• Problem to solve: From the records below, report the number of lines that contain "linecap", and add nothing.

[Stored items]
┌────────
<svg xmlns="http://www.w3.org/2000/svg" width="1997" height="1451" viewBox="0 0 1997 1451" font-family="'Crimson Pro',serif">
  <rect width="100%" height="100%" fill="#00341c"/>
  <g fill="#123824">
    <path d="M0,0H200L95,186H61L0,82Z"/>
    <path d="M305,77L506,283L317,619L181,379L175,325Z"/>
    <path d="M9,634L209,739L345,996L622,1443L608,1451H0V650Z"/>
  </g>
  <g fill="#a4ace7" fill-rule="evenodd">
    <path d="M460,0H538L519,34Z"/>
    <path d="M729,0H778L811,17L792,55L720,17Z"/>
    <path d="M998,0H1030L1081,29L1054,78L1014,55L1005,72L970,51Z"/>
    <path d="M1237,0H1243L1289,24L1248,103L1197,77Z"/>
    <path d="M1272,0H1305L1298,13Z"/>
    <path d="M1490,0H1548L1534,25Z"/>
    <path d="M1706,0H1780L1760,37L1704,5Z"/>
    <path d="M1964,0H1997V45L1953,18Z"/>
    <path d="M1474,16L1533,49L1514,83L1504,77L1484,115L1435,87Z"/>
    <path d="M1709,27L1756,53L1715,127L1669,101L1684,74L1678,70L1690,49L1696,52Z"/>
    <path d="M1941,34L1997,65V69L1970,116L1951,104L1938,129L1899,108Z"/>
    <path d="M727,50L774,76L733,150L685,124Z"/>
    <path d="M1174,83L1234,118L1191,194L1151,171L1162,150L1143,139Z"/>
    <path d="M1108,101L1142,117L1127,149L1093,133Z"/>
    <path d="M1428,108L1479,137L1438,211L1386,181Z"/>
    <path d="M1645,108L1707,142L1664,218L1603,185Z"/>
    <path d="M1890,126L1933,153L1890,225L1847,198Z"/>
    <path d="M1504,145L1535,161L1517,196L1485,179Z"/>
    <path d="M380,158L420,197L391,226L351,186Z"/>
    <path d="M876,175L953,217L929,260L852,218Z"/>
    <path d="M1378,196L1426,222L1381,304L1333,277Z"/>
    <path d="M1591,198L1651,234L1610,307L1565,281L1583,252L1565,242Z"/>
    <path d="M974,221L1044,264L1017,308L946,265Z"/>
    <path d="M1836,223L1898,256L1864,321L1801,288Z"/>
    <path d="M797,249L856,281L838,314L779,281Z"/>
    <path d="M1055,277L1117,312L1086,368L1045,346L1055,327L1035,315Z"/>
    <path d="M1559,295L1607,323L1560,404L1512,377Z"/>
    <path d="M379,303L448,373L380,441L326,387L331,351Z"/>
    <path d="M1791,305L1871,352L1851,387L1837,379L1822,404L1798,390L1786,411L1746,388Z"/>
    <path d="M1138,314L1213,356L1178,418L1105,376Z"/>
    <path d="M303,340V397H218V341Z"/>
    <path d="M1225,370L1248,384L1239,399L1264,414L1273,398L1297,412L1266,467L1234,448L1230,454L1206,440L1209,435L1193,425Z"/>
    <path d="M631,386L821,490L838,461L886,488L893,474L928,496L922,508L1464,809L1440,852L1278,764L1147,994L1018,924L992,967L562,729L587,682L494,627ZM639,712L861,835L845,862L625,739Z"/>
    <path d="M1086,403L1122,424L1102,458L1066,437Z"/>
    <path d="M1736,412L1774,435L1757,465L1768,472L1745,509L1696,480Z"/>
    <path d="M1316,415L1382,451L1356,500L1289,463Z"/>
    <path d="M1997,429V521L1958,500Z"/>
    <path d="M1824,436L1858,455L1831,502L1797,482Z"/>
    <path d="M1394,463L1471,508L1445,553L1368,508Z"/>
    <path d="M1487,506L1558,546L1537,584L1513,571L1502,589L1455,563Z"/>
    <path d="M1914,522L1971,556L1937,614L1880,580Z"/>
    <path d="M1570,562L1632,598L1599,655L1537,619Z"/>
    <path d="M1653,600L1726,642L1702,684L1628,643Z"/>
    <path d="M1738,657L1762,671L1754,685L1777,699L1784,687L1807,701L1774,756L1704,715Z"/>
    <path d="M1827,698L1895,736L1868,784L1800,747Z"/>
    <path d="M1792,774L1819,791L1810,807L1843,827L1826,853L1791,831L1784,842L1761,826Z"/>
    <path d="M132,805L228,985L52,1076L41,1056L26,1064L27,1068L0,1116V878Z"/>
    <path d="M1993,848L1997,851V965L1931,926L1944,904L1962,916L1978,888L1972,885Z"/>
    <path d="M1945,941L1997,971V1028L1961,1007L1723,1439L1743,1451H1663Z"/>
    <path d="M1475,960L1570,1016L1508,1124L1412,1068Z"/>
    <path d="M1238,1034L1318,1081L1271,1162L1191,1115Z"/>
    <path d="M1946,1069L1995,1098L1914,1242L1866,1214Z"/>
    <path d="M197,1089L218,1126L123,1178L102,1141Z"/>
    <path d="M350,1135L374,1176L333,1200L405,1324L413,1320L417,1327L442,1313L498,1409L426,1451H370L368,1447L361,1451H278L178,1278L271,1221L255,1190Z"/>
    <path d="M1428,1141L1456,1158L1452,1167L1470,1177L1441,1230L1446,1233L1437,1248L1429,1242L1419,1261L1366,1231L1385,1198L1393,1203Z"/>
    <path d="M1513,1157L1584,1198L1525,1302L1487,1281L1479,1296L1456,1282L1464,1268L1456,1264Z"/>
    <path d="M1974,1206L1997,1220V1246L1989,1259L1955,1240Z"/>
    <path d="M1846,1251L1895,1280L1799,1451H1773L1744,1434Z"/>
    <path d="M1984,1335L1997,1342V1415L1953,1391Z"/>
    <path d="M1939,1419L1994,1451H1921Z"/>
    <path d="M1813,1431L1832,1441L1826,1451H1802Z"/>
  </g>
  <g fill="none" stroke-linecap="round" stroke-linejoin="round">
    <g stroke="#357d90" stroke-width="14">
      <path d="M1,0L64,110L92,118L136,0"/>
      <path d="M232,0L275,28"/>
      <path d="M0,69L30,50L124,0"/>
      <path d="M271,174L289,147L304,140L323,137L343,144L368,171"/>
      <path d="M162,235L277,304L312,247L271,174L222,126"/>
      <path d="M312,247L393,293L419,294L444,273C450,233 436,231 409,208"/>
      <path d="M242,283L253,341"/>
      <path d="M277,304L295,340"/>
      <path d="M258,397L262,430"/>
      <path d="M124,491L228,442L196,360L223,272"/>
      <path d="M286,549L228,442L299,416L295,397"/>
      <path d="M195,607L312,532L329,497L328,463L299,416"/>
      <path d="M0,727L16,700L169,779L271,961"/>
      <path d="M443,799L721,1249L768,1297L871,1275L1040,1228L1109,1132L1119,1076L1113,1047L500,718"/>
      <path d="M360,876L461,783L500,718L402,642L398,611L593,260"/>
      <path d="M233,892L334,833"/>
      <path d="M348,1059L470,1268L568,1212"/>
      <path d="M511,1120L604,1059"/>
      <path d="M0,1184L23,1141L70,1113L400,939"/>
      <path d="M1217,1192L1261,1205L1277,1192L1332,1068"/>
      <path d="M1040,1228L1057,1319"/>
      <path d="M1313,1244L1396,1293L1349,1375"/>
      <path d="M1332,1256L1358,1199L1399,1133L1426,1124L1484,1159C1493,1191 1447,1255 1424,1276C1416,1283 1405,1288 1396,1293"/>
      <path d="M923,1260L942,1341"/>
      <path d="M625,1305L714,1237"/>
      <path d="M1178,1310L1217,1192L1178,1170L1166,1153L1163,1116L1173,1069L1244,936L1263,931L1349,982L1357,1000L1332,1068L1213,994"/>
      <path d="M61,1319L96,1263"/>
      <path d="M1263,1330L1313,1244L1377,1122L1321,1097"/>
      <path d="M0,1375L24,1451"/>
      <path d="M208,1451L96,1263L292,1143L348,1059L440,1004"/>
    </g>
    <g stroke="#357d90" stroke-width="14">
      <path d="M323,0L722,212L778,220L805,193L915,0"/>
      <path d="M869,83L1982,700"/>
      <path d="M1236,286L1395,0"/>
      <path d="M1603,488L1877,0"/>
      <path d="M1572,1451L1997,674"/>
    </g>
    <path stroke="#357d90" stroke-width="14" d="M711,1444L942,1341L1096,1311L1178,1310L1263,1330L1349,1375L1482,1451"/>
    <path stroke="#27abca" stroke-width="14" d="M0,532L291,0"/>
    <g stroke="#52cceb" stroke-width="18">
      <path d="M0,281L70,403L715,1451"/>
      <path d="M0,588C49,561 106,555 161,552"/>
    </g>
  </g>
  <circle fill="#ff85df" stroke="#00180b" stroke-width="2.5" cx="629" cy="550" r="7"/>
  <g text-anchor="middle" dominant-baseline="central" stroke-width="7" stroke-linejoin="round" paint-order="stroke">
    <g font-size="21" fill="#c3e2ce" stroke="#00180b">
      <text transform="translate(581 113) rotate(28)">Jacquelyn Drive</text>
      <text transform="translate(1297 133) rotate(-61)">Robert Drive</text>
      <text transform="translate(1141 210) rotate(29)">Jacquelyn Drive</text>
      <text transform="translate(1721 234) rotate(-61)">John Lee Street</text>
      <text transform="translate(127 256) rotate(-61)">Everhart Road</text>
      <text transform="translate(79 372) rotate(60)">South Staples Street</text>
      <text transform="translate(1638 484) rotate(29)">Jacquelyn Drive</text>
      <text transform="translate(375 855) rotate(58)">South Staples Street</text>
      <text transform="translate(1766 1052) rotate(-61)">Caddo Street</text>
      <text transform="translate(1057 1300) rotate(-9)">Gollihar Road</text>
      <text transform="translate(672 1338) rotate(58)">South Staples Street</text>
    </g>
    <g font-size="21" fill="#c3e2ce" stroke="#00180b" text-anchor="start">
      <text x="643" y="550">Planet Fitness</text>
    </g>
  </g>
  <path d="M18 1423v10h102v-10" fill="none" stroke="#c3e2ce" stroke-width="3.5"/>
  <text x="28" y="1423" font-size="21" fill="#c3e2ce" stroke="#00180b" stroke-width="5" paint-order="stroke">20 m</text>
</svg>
└────────
┌────────
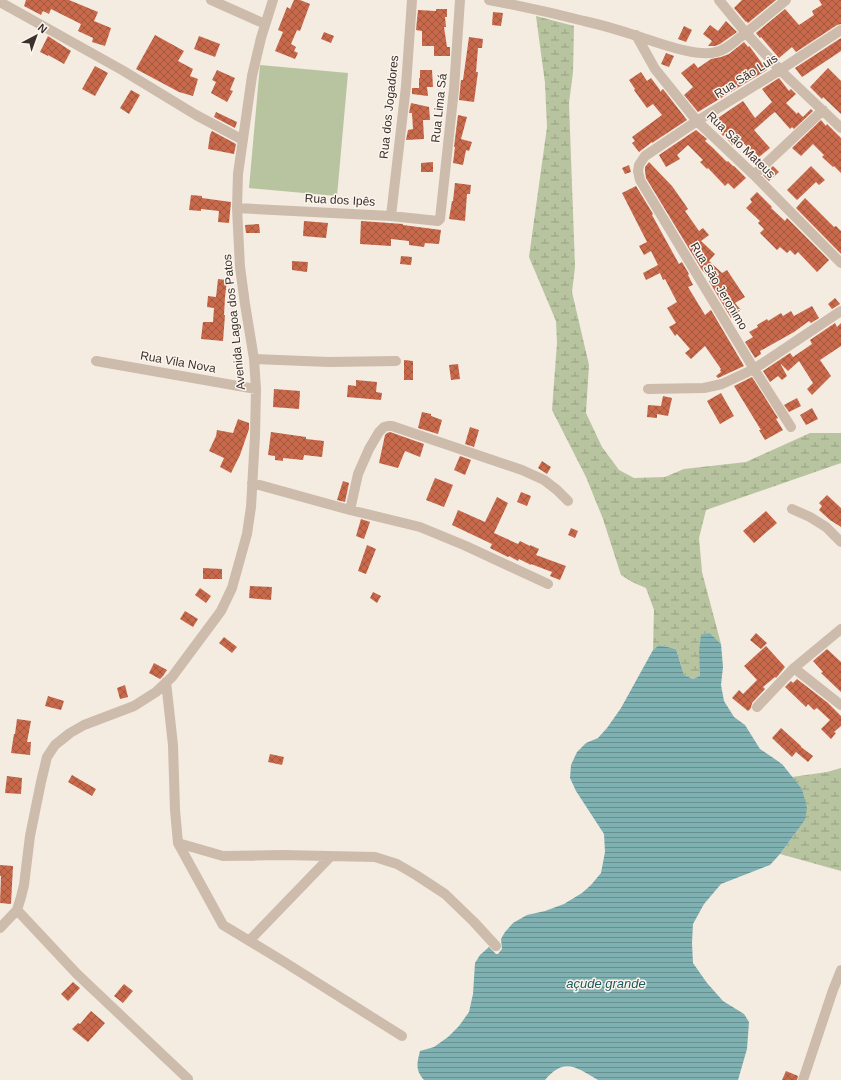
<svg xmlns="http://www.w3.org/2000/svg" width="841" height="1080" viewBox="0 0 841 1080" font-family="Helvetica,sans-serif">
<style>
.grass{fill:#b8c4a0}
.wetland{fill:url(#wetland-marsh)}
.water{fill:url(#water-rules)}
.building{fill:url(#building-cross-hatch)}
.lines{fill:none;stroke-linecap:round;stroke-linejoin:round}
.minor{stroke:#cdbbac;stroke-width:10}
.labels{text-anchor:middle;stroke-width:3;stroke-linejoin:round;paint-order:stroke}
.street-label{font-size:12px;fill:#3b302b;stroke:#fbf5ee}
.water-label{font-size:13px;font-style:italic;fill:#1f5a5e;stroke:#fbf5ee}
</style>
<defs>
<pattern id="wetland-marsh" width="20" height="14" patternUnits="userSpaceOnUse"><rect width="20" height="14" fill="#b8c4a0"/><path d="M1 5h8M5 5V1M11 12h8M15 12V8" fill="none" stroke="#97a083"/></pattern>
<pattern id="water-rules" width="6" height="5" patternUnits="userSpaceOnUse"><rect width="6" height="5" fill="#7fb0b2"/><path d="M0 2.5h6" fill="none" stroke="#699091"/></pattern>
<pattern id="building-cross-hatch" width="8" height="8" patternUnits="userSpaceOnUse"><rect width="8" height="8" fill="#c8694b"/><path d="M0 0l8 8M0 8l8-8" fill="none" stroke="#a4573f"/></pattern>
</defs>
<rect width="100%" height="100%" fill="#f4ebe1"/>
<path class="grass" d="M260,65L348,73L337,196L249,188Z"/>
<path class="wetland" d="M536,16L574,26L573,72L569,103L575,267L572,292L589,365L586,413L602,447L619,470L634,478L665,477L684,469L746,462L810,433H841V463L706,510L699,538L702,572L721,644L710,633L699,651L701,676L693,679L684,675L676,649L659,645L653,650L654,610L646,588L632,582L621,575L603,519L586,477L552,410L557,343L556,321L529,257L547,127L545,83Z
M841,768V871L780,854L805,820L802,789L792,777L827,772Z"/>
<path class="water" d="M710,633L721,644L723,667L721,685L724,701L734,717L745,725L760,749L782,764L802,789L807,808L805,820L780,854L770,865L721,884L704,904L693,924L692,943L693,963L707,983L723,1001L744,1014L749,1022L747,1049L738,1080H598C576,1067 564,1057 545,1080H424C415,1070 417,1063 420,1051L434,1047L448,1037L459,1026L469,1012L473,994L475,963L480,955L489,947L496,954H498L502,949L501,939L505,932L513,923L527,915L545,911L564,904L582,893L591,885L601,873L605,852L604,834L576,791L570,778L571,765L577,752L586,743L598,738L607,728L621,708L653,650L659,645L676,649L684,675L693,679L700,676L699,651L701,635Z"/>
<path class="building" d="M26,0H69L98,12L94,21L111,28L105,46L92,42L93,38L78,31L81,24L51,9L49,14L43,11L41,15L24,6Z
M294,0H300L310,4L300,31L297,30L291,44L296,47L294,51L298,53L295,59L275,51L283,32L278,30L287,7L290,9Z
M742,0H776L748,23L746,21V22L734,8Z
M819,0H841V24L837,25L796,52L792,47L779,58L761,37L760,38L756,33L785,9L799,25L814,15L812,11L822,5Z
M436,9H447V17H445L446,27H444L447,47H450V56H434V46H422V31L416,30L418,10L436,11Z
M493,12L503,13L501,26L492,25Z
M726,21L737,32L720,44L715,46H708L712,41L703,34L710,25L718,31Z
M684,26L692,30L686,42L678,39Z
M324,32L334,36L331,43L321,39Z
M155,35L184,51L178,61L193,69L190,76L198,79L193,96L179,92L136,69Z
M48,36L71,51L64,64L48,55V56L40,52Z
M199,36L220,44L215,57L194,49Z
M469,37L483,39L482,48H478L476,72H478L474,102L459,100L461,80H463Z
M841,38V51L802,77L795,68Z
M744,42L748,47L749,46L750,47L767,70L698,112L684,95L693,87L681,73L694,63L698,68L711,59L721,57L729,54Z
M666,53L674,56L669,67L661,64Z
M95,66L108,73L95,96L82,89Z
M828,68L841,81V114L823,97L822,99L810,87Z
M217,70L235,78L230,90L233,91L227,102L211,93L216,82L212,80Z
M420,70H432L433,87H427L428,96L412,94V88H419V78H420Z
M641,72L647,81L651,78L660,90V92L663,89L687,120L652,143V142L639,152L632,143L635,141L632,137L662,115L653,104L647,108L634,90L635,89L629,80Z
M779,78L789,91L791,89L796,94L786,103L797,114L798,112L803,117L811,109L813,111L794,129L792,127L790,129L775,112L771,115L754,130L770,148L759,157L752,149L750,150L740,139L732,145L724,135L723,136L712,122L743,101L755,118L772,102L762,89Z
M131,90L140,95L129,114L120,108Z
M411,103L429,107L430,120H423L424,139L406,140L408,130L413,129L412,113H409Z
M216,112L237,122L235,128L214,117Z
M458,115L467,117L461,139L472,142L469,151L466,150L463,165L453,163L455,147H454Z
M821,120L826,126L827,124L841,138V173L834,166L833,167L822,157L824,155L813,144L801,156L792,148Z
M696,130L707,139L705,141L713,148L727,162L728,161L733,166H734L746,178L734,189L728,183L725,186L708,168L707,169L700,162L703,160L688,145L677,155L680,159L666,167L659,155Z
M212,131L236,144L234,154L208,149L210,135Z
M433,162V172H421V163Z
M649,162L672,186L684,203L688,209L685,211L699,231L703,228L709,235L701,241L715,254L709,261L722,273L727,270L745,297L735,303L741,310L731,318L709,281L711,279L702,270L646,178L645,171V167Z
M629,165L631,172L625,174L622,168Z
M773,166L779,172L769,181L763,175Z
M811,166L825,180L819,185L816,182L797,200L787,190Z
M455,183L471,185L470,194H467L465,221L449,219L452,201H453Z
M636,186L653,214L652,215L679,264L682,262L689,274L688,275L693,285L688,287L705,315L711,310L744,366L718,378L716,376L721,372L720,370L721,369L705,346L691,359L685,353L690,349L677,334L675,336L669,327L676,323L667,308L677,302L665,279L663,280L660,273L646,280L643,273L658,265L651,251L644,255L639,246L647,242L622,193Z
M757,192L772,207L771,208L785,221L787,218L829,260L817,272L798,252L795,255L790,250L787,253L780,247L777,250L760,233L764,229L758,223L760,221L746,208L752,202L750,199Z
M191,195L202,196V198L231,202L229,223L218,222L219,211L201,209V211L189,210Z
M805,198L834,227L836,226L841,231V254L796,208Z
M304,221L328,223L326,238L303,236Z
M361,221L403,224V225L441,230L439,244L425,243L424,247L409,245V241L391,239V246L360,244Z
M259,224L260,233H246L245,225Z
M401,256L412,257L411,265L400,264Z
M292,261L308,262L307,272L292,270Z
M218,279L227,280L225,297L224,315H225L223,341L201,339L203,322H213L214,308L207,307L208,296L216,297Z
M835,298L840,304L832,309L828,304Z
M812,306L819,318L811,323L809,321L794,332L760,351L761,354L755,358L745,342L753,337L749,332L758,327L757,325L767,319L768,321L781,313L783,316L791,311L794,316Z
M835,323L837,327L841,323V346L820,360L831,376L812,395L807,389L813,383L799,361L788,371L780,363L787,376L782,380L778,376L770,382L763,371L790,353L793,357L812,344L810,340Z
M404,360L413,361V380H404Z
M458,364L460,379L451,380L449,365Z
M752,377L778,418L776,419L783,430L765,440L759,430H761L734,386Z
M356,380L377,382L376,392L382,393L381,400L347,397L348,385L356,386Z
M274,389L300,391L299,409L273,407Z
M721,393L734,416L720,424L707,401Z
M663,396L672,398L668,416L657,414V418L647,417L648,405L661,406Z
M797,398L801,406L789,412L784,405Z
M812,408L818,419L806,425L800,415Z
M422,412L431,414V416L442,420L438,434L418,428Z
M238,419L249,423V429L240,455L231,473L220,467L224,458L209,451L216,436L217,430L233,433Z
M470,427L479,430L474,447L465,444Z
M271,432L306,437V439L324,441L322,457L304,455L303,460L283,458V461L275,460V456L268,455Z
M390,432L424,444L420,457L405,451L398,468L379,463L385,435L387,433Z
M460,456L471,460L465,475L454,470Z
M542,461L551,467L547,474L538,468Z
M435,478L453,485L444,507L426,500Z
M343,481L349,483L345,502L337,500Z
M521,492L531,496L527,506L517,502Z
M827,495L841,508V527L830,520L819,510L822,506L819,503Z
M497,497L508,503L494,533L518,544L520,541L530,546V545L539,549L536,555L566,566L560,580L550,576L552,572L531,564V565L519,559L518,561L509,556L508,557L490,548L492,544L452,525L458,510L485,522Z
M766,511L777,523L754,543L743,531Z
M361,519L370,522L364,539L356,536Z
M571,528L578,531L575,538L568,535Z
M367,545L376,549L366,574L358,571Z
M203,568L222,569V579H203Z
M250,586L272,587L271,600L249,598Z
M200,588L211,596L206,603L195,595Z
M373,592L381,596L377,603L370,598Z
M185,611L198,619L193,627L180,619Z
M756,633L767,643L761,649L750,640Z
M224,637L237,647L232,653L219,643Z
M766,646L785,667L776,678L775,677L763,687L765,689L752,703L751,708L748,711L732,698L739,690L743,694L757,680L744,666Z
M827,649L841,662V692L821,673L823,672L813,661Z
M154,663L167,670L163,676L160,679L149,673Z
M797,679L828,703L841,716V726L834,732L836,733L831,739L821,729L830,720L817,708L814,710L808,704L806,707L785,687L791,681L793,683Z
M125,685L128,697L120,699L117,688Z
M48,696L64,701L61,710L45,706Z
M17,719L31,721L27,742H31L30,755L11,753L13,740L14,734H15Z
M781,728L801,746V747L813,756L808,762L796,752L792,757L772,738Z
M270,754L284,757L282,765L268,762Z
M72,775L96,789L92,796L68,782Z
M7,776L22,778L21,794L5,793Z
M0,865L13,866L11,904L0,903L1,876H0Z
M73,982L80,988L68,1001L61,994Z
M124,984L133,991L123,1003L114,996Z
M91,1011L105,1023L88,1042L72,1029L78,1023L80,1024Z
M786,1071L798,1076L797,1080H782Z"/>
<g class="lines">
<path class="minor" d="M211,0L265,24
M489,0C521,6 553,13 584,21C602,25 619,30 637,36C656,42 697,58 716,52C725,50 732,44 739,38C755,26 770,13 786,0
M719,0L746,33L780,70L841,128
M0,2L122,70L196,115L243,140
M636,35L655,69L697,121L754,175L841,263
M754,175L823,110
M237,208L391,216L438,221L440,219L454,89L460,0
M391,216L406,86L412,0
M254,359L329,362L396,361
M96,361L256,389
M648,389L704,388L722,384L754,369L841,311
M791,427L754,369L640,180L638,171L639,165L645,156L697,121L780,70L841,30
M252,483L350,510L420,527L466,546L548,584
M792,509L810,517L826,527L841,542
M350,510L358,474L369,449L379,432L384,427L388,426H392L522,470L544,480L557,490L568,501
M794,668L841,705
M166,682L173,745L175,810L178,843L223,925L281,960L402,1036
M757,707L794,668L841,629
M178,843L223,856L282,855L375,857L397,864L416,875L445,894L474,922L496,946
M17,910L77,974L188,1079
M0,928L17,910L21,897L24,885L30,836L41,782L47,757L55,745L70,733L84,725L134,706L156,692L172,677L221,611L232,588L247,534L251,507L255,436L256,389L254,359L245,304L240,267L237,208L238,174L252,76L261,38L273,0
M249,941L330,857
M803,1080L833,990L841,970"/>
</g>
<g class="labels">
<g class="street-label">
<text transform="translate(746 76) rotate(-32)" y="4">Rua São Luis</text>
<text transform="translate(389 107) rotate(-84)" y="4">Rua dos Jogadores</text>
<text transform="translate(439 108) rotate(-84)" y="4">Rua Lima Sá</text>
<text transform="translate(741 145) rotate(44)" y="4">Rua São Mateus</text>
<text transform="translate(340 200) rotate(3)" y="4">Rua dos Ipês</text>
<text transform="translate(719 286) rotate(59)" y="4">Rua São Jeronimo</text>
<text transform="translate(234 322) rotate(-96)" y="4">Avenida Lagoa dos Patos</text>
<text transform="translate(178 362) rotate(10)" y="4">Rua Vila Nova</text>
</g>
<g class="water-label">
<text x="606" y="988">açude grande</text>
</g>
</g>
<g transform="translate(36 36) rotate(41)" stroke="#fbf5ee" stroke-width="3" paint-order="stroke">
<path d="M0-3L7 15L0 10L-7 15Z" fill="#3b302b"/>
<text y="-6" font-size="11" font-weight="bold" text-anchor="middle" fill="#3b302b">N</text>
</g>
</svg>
└────────
• Exercise solution: 2